Management critics have even suggested that a CFO’s high involvement in management decision processes may deteriorate performance in his or her traditional fiduciary role, which may actually damage the firm’s financial performance (Indjejikian & Matejka, 2006; Loomis, 1999). It has also been suggested that CFOs are risk averse and tend to decrease investment in research and development (R & D), new projects, and advertising (Winston, 2014). Therefore, an empirical test of the influence of the CFO’s strategic partnership with the CEO on the firm’s financial performance is needed to add to the knowledge about the role of the CFO in a firm’s strategic management. In addition to concerns about the paucity of literature in this area, the study performed was further motivated by a commonly observed problem that the partnership between the CEO and the CFO is most often uneasy and ineffective. For example, it has been revealed that 40% of CEOs have actually fired their most recent CFOs (Dalton, 1999) due to claims by the CEO that the CFO lacked certain critical characteristics such as leadership, integrity, strategic vision, or communication skills. In contrast, from the CFO’s standpoint, “many CEOs are mavericks — they and they alone establish the strategic direction, and they expect other senior managers to get on board with no debate” (Banham, 2010). With these different perspectives, one may question the characteristics a CFO must possess to best facilitate the CEOCFO strategic partnership.

Background and Hypothesis

Previous research about top management team (TMT) composition provides insights on how to staff the team as a whole (Escribá-Esteve, Sánchez-Peinado, & Sánchez-Peinado, 2009; Nielsen, 2010; Patzelt, KnyphausenAufseß, & Nikol, 2008). However, emerging studies about dyadic relationships among TMT members suggest that any top executive’s effectiveness is mostly contingent upon the quality of their relationship with the CEO, since functional TMT members need to report directly to the CEO (Menz, 2012). Therefore, studies about the characteristics of the CEO-CFO ties are needed to understand what makes a CFO’s strategic partnership with the CEO successful. Taking all the above issues into account, the first objective of this study was to investigate the influence of the CFO’s strategic partnership with the CEO on the firm’s financial performance.
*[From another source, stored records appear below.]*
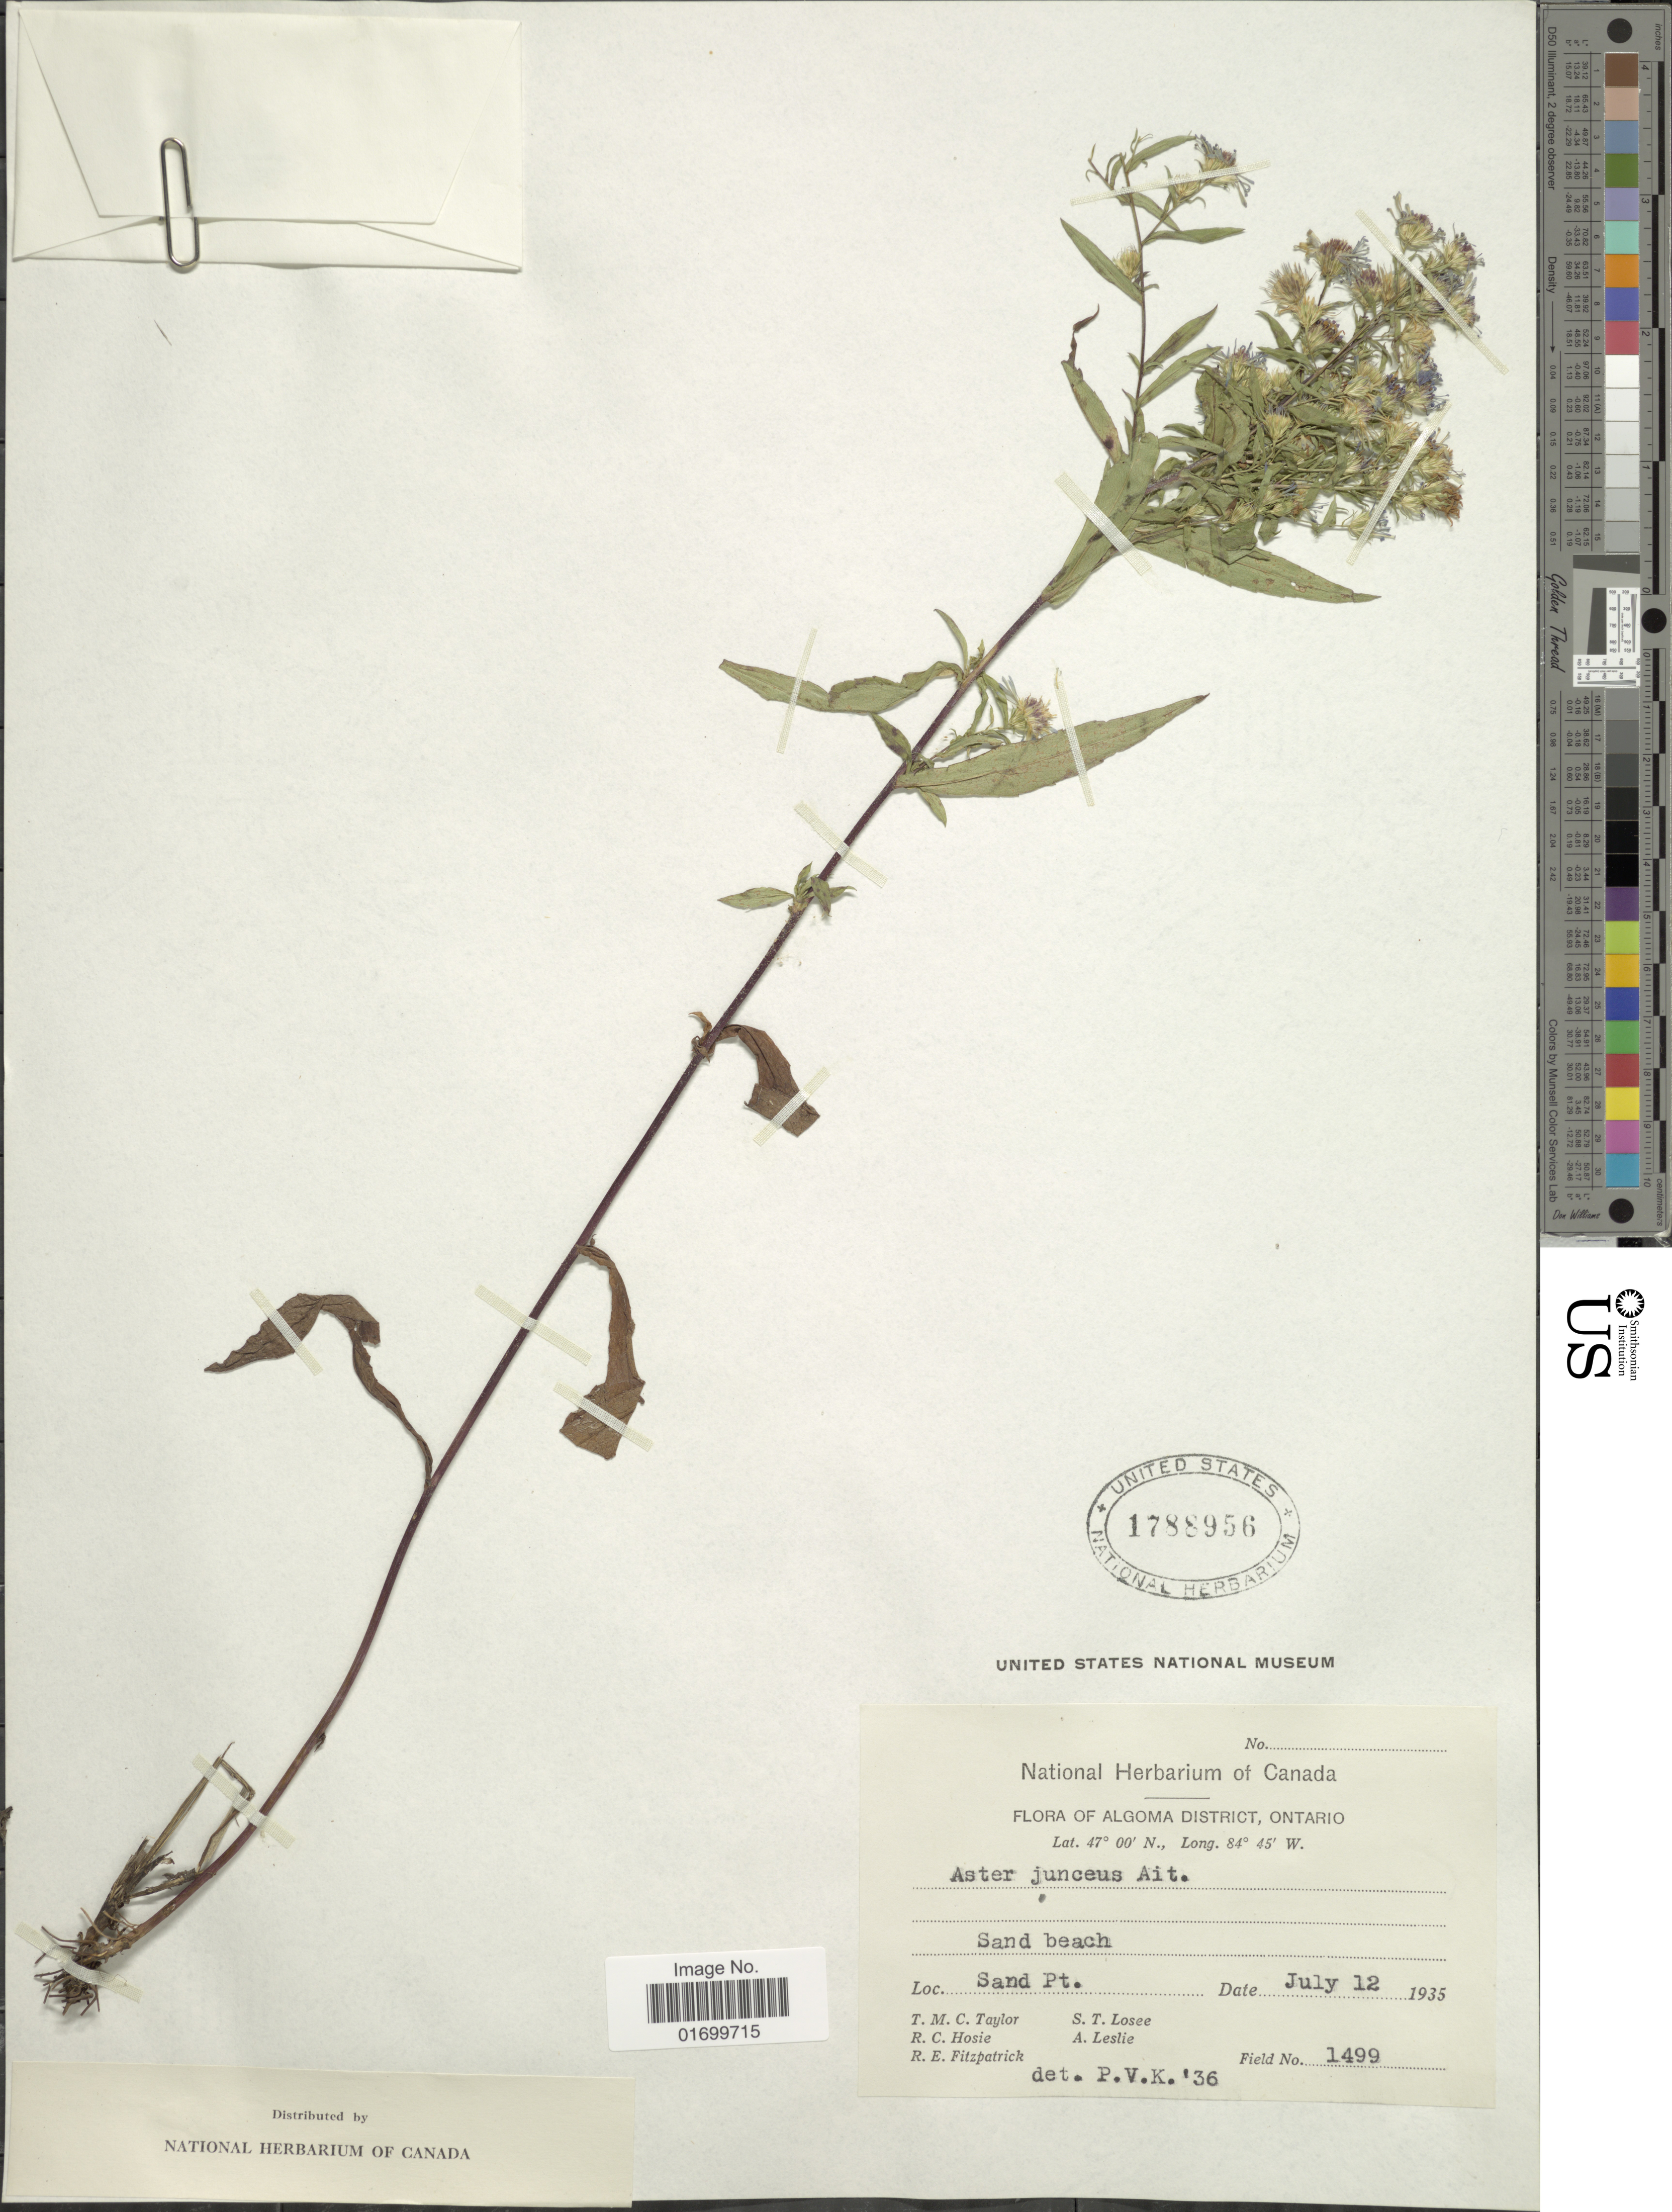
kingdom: Plantae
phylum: Tracheophyta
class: Magnoliopsida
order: Asterales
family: Asteraceae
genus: Symphyotrichum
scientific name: Symphyotrichum boreale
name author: (Torr. & A. Gray) Á. Löve & D. Löve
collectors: T. M. C. Taylor, R. Hosie, R. Fitzpatrick, S. Losee & A. Leslie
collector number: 1499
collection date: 1935-07-12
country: Canada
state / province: Ontario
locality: Algoma District, sand beach, Sand Pt.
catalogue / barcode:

Directly testing this relationship would contribute to the literature examining the role of CFOs by providing empirical evidence about the importance of the CFO in strategic management (Menz, 2012). Moreover, the relational demography of CEO-CFO ties was examined to reveal the effect on a CFO’s strategic partnership with the CEO, as well as the firm’s financial performance. By testing this directly, the present study contributed to the literature about functional top management team members by providing some direction on how to promote or select appropriate CFOs in order to enhance their strategic partnership with CEOs, which could further improve the firm’s financial performance.

The commitment, morale, and integration engendered by shared leadership among top executives has been suggested as being beneficial for a firm’s financial performance Alvarez & Svejenova, 2005; Beal 2003; Denis 2012; Pearce & Zahra, 1991. Top executives’ involvement in strategic decision-making processes can also help a firm solve difficult problems and generate creative ideas and multiple alternatives (Edmondson, Roberto, & Watkins, 2003). By sharing leadership with CFOs, CEOs can focus on their key external roles and devote more effort to scanning the environment, learning from outside parties.